"Overspending" the Clayton County Sheriff's Office is expected to make up more than one-quarter of the county's anticipated $8.4 million budget deficit at the end of fiscal year 2011, county officials have said.
Clayton County Finance Director Angela Jackson informed the Board of Commissioners of the projected deficit, during a commission retreat on Friday. She said lower-than-expected revenues created most of the anticipated deficit. But, she added that the Sheriff's Office is expected to make up a significant chunk of that shortfall –– about $2.4 million.
She said that office is expected to exceed its $32 million budget this year, partly because of overspending on overtime. She said the overspending is also the result of Clayton County Sheriff Kem Kimbrough agreeing to provide 15 school resource officers (SROs) to Clayton County Public Schools, after his department budget was set, without consulting the county's finance department.
"The sheriff is, at this time, exceeding his overtime," Jackson said. "He was given a budget of $2 million [for overtime]. At this point, he is at $2.3 [million]. In 2010, the sheriff was given new positions. That year, he also met his highest point for overtime, at $3.4 million.
"We reduced the budget," she said, "assuming that because of the new positions, he would spend less on overtime, but this just did not quite work out to be that way.
Right now, the sheriff's budget is expected, the end of the year, at the current rate of spending, to be over budget about $2.3-$2.4 million."
Sheriff's Office officials argued that the reason why they are going over their budget, is because the county is not adequately allocating enough money for the office to operate.
Chief Deputy Garland Watkins said commissioners need to be "realistic" about how much money they allow the office to have for overtime. He said the Sheriff's Office has not received a significant increase in staff size since 2000, while deputies have had to deal with a heavier workload. He said the office has exceeded its overtime budget every year since 2002.

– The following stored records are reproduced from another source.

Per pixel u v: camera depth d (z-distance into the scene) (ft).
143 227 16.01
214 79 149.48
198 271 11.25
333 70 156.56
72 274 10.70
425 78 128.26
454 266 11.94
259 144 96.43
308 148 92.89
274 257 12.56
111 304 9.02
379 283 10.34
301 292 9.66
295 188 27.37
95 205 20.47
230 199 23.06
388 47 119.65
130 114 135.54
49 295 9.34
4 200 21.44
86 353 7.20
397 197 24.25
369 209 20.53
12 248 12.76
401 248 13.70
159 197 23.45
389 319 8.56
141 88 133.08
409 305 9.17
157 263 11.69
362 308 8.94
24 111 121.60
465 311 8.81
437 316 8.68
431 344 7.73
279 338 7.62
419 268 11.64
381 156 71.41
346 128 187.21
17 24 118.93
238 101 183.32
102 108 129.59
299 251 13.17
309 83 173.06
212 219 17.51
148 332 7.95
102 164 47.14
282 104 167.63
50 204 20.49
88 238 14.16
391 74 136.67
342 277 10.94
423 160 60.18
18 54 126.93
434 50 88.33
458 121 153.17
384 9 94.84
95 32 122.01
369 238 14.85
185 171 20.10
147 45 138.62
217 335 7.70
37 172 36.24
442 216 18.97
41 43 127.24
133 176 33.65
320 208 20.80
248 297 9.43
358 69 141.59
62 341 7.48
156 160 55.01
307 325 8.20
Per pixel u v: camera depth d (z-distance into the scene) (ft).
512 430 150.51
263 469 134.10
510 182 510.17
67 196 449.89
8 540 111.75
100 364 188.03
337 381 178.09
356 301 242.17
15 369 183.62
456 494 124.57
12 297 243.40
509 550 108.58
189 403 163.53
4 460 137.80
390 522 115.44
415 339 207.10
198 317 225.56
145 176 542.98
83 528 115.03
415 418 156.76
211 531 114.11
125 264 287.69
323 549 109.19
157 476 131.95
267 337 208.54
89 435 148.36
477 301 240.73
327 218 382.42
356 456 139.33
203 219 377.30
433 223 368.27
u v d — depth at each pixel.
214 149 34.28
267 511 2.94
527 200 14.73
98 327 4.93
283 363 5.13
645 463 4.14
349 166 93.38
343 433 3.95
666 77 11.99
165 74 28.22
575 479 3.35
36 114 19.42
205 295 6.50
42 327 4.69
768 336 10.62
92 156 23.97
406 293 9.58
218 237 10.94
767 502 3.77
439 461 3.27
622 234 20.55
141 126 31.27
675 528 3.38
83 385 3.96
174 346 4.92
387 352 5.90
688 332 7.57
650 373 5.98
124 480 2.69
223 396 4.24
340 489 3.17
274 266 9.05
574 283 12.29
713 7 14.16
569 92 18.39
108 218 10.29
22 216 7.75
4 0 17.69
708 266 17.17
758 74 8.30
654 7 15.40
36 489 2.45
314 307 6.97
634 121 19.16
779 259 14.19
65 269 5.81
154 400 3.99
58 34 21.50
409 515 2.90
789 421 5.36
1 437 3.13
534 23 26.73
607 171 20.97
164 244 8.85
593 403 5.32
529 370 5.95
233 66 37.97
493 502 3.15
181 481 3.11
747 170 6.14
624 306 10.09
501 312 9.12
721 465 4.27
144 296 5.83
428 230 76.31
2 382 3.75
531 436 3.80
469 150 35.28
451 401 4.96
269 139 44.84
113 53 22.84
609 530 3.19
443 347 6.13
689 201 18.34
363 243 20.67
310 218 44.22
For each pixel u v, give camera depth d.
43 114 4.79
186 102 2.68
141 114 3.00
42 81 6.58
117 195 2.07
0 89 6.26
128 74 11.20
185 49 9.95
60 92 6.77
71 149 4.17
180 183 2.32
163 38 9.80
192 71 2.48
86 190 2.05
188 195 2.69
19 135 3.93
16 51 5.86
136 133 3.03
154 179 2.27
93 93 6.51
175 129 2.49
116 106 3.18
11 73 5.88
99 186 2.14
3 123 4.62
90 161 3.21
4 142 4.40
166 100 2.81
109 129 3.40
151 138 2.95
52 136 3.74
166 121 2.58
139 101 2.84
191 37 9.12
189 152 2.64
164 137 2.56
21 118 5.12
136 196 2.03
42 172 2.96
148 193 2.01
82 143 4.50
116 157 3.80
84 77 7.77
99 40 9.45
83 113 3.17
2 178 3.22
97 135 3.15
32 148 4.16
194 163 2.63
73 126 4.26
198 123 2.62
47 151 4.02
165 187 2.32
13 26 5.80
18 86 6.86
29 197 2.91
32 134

"I just ask that you give us a budget that is something that we can really work with, a realistic budget," Watkins told commissioners. "Realistically, you know that we're going to go over budget ... just the nature of what we do, and the services that we have for the citizens."
Watkins said 300 inmates at the Clayton County Jail have to sleep on cell floors, because one housing unit in the jail has been closed due to safety concerns because of understaffing at the facility. He said there are currently 1,900 inmates in the jail, compared to 1,100 inmates in 2002.
Watkins also said deputies have to provide security at the Harold R. Banke Justice Center, and in the county's drug, driving under the influence (DUI), probate, magistrate, juvenile, state and superior courts. On top of that, Kimbrough said his office is getting approximately 1,400 to 1,500 new warrants to serve, per month, from the county's courts.
Jackson said her office has tried to be fair when budgeting money for the Sheriff's Office, but she said the office has made changes to its operations, such as entering an SRO agreement with the school system without her knowledge.
"We don't know if you're going to take on additional duties that require additional staff," she told Watkins.
Kimbrough admitted his budget and staff are "out of whack," because of the SRO issue, but he said he entered into the agreement with Clayton County Schools last summer, because School System Superintendent Edmond Heatley asked him to do so. The SROs are assigned to the county's 15 middle schools, which previously had to share security officers when they were provided the Clayton County Police Department.
"Are they drawing from our available personnel? Sure they are," Kimbrough said. "But, at the same time, I had to make a decision between honoring the commitment that was asked of me, requested of me, our school district, and telling them, no, because the paperwork isn't moving –– and I chose, frankly, to protect our children."
Commission Vice Chairman Wole Ralph said the county previously only provided eight police officers to serve as middle school SROs, because officials knew it would be too costly to put an officer in every school. While the school system pays 80 percent of an SRO's salary, Ralph said the county is responsible for paying the remaining 20 percent.
He accused the Sheriff's Office of creating a funding hole agreeing to provide SROs to the middle schools. "The reason why you had officers covering multiple middle schools is because we knew we couldn't afford it in the budget," Ralph said. "Well, then the Sheriff's Office goes out there, does it, and then doubles the number of officers [deputies]."
Ralph suggested that the school system should establish its own police department. "It's not as if the sheriff has to run, and step in there, because, otherwise, the children would be left unsafe," he said.
The school system is not likely in a position to create a law enforcement force, however, when it has already reached the maximum amount it can charge county residents in property taxes, and state funding has been cut each year, in recent years.
Heatley has already told members of the Clayton County Board of Education that additional cuts may be needed in fiscal year 2012.